No pronunciamento, Eduardo Bolsonaro acusou Moraes de agir com parcialidade e classificou a transferência como uma nova etapa de “perseguição” contra Jair Bolsonaro.

“Isso demonstra, mais uma vez, a sua insensibilidade, a sua psicopatia”, disse.

O ex-deputado afirmou ainda que, em sua visão, não houve crime cometido pelo pai.

“A gente sabe que Bolsonaro não cometeu crime algum, que não houve tentativa de golpe no Brasil, e que a prisão dele só serve para tirá-lo da corrida presidencial”, declarou.

Motivação eleitoral e pedido de domiciliar

Eduardo Bolsonaro argumentou que a decisão estaria relacionada ao calendário eleitoral e ao papel do ex-presidente na disputa política.

“A todo custo, Alexandre de Moraes quer impedir que Bolsonaro tenha influência sobre as eleições deste ano”, afirmou.

Ele defendeu que o STF deveria conceder prisão domiciliar ao ex-presidente e sustentou que a manutenção no sistema prisional configura “injustiça”.

Segundo Eduardo, a escolha por mantê-lo detido em unidade militar teria o propósito de limitar sua presença no debate público.

Comparação com outros casos no STF

O ex-parlamentar também comparou o caso do pai com precedentes envolvendo outras figuras públicas. Citou, especificamente, decisão favorável ao ex-presidente Fernando Collor, que obteve prisão domiciliar em processo que tramitou sob relatoria de Moraes.

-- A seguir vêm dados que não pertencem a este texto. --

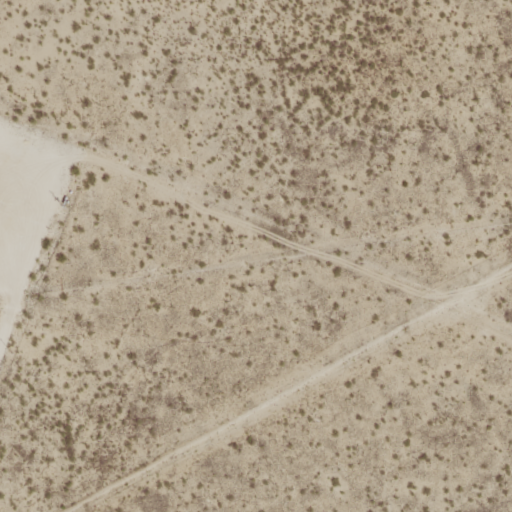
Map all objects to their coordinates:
road: (32, 250)
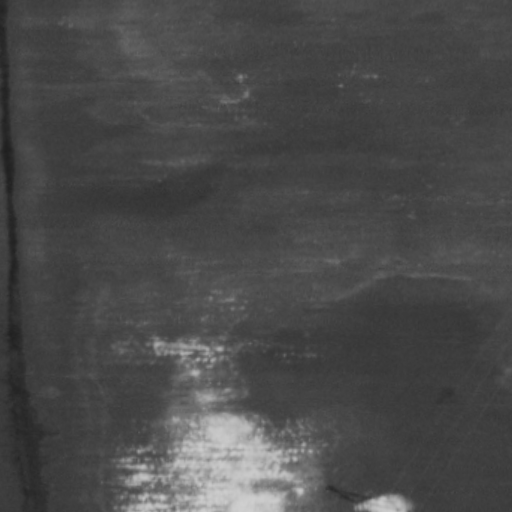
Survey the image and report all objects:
crop: (255, 256)
power tower: (399, 504)
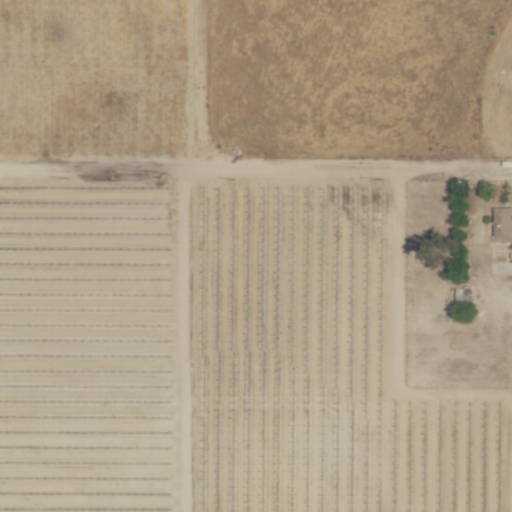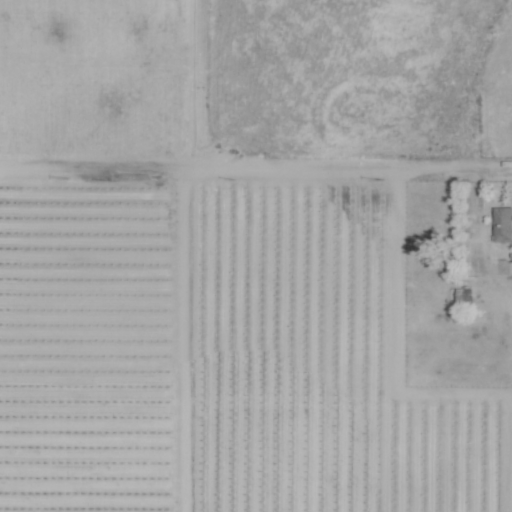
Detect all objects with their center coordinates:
road: (176, 165)
road: (350, 165)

Para Eduardo Bolsonaro, a discrepância de tratamento evidencia seletividade do tribunal.

Discurso político e cenário eleitoral

Encerrando a mensagem, Eduardo fez apelo ao eleitorado alinhado ao bolsonarismo.

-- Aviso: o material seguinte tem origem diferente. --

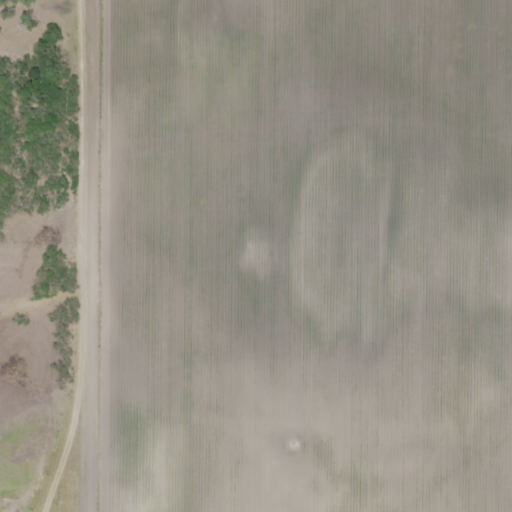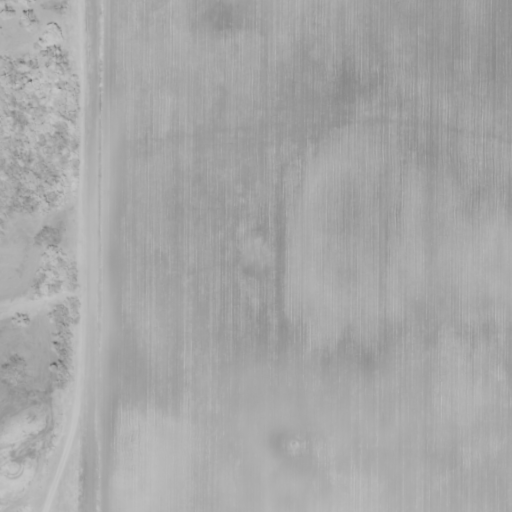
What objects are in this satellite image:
road: (156, 368)
road: (114, 403)
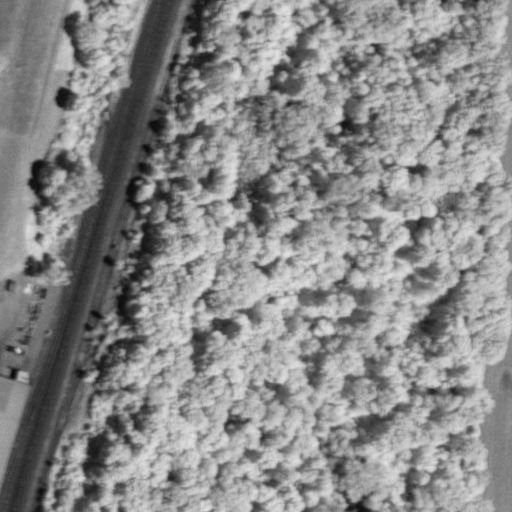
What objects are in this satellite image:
railway: (83, 256)
building: (8, 408)
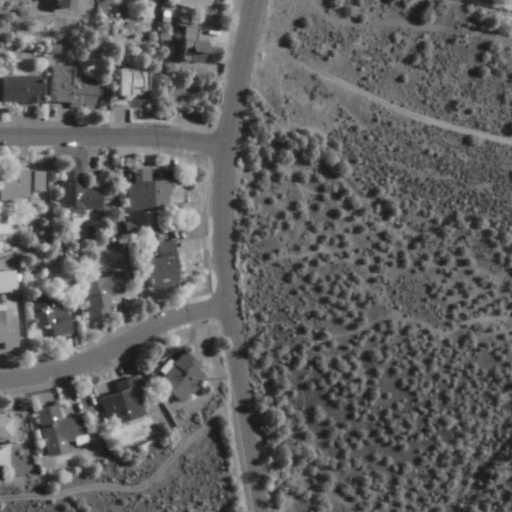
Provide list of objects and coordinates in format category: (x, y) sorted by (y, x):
building: (61, 4)
building: (188, 48)
building: (123, 86)
building: (67, 89)
building: (18, 90)
road: (375, 100)
road: (112, 140)
building: (13, 186)
building: (72, 193)
building: (141, 193)
road: (325, 251)
road: (222, 255)
building: (156, 267)
building: (94, 297)
building: (45, 316)
building: (4, 330)
road: (114, 349)
building: (176, 379)
building: (119, 403)
building: (6, 429)
building: (54, 432)
road: (250, 510)
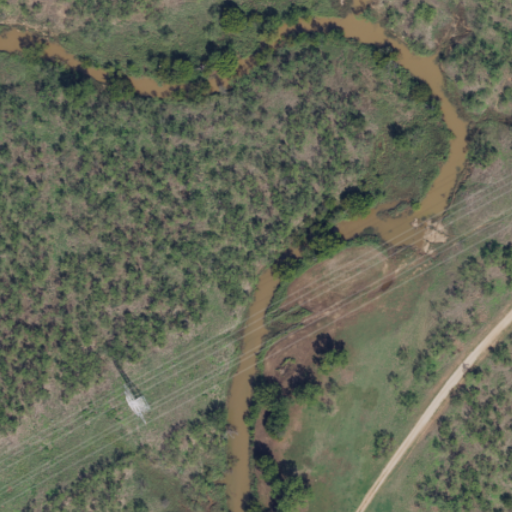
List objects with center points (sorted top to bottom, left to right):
power tower: (143, 406)
road: (441, 421)
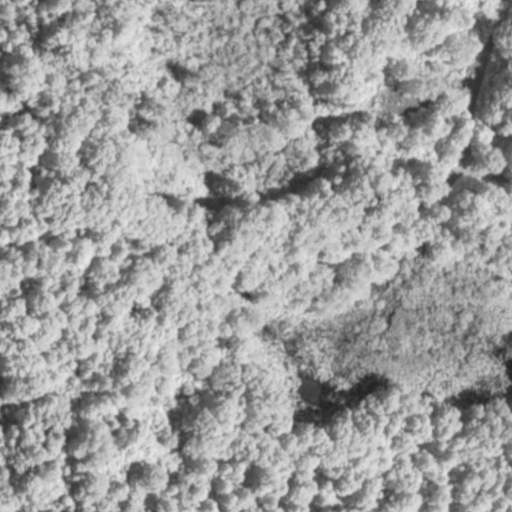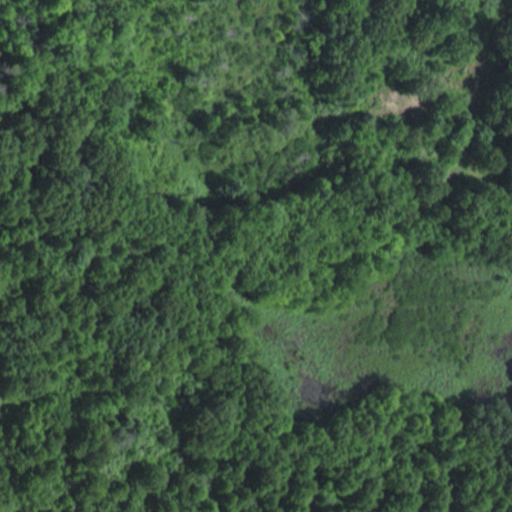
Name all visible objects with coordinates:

“Este ano é crucial para reverter tudo o que está acontecendo no Brasil”, disse, pedindo a eleição de parlamentares “comprometidos com a liberdade”.

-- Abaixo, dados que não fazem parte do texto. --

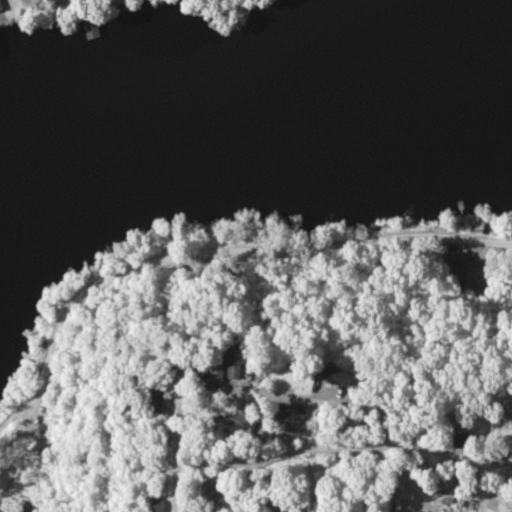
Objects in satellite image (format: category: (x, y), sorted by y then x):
building: (54, 1)
building: (2, 6)
building: (92, 31)
road: (292, 253)
building: (218, 268)
building: (240, 363)
building: (218, 375)
building: (339, 378)
building: (156, 402)
road: (38, 403)
road: (350, 404)
building: (289, 426)
building: (431, 431)
building: (466, 442)
road: (358, 450)
road: (176, 453)
building: (503, 453)
building: (31, 508)
building: (272, 508)
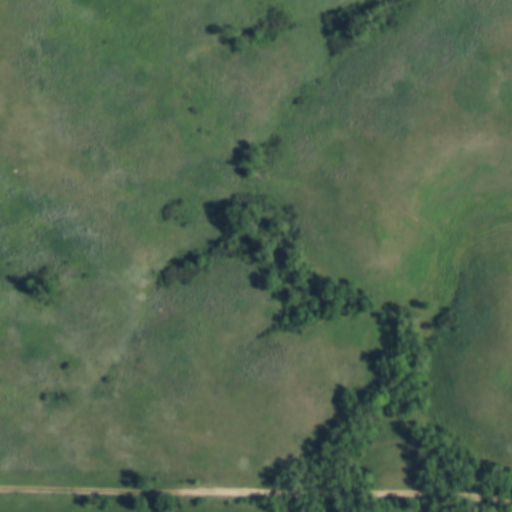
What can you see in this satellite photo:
road: (255, 492)
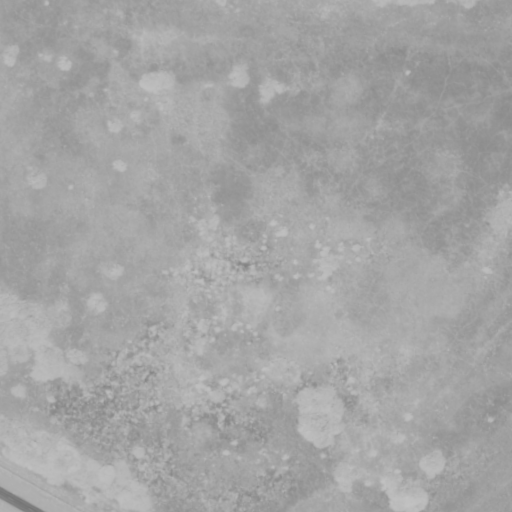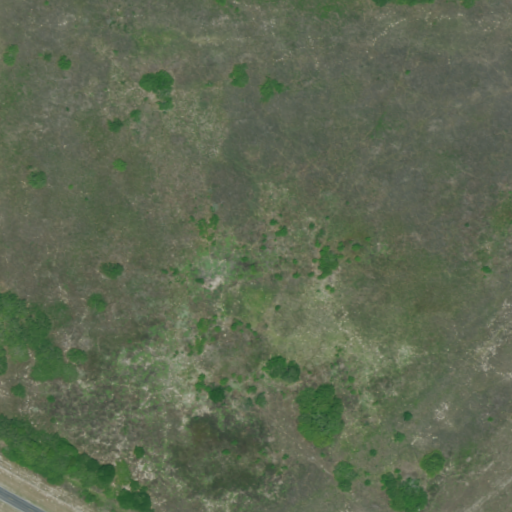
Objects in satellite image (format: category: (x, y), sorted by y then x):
airport: (257, 254)
road: (17, 502)
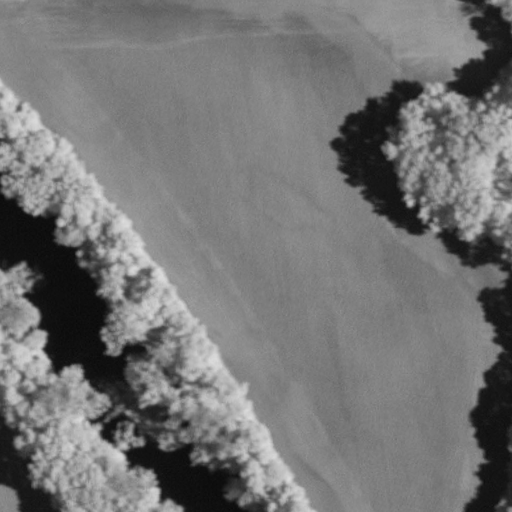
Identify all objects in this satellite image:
river: (107, 358)
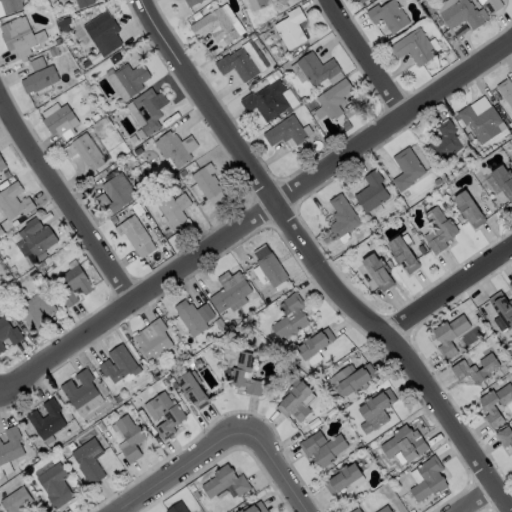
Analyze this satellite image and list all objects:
building: (359, 0)
building: (361, 1)
building: (83, 2)
building: (191, 2)
building: (191, 2)
building: (83, 3)
building: (258, 3)
building: (259, 3)
building: (10, 5)
building: (491, 5)
building: (492, 5)
building: (9, 6)
building: (461, 12)
building: (460, 13)
building: (388, 15)
building: (388, 15)
building: (217, 24)
building: (214, 26)
building: (291, 28)
building: (291, 28)
building: (100, 30)
building: (102, 32)
building: (17, 36)
building: (414, 47)
building: (415, 47)
building: (53, 51)
road: (363, 56)
building: (243, 61)
building: (241, 62)
building: (36, 63)
building: (315, 70)
building: (315, 70)
building: (39, 76)
building: (39, 79)
building: (128, 79)
building: (128, 79)
building: (506, 90)
building: (506, 91)
building: (269, 99)
building: (332, 99)
building: (333, 99)
building: (269, 100)
building: (147, 109)
building: (147, 110)
building: (482, 119)
building: (60, 120)
building: (481, 120)
building: (60, 121)
building: (287, 131)
building: (287, 132)
building: (446, 140)
building: (445, 142)
building: (175, 148)
building: (175, 149)
building: (83, 151)
building: (84, 151)
building: (1, 164)
building: (1, 164)
building: (407, 168)
building: (407, 168)
building: (504, 180)
building: (500, 181)
building: (206, 186)
building: (207, 186)
building: (118, 191)
building: (371, 192)
building: (371, 192)
building: (116, 193)
building: (13, 202)
building: (13, 202)
road: (62, 203)
building: (473, 207)
building: (170, 209)
building: (469, 209)
building: (176, 212)
building: (342, 215)
road: (257, 216)
building: (342, 216)
building: (439, 230)
building: (440, 230)
building: (1, 232)
building: (135, 236)
building: (137, 236)
building: (33, 239)
building: (33, 239)
building: (401, 253)
building: (403, 254)
road: (318, 262)
building: (269, 265)
building: (267, 266)
building: (378, 271)
building: (379, 272)
building: (71, 283)
building: (510, 283)
building: (71, 284)
building: (231, 291)
building: (231, 292)
road: (452, 292)
building: (502, 308)
building: (35, 310)
building: (35, 310)
building: (501, 310)
building: (192, 317)
building: (193, 317)
building: (289, 317)
building: (290, 318)
building: (7, 333)
building: (8, 333)
building: (449, 334)
building: (449, 336)
building: (152, 339)
building: (153, 339)
building: (314, 344)
building: (315, 344)
building: (118, 364)
building: (118, 365)
building: (476, 365)
building: (474, 368)
building: (244, 374)
building: (245, 376)
building: (354, 378)
building: (350, 381)
building: (192, 389)
building: (193, 390)
building: (82, 393)
building: (82, 393)
building: (294, 401)
building: (296, 401)
building: (495, 403)
building: (495, 403)
building: (374, 410)
building: (375, 410)
building: (164, 414)
building: (165, 415)
building: (46, 420)
building: (47, 420)
building: (504, 436)
building: (504, 436)
building: (128, 437)
building: (129, 438)
building: (403, 444)
building: (404, 444)
building: (11, 446)
building: (321, 447)
building: (323, 447)
building: (9, 449)
building: (89, 460)
building: (89, 461)
road: (185, 472)
road: (281, 472)
building: (341, 478)
building: (342, 478)
building: (426, 479)
building: (427, 479)
building: (224, 482)
building: (225, 482)
building: (54, 484)
building: (55, 485)
road: (468, 497)
building: (16, 500)
building: (16, 501)
building: (176, 507)
building: (177, 507)
building: (252, 507)
building: (255, 508)
building: (373, 509)
building: (374, 510)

Ele afirmou que vê o ano eleitoral como oportunidade para alterar correlação de forças institucionais e reverter decisões judiciais, caso a oposição conquiste novos mandatos no Congresso e Executivo.

Decisão do STF segue em execução

A transferência de Jair Bolsonaro já começou a ser executada após determinação do ministro relator.

O motivo formal do deslocamento foi a adequação logística do cumprimento da pena em ambiente militar com Sala de Estado-Maior, prerrogativa prevista para ex-autoridades.

A transferência inclui regras específicas de visitas, assistência médica e rotinas internas, semelhantes às já fixadas para Anderson Torres e Silvinei Vasques.

O STF não respondeu às críticas e não há indicação de revisão do regime de prisão.

Condenação e contexto do processo

Jair Bolsonaro foi condenado por liderar organização envolvida em tentativa de golpe de Estado, ato investigado pela Operação Tempus Veritatis.

A decisão integra conjunto de processos conduzidos contra o ex-presidente e aliados, hoje reunidos sob relatoria do ministro Alexandre de Moraes.

No atual cenário, a defesa e parlamentares ligados ao ex-presidente afirmam que irão insistir na revisão do regime de prisão.

Órgãos judiciais e investigadores, por outro lado, afirmam que já existe prova suficiente para sustentação da condenação e mantêm a sentença como definitiva em fase de execução.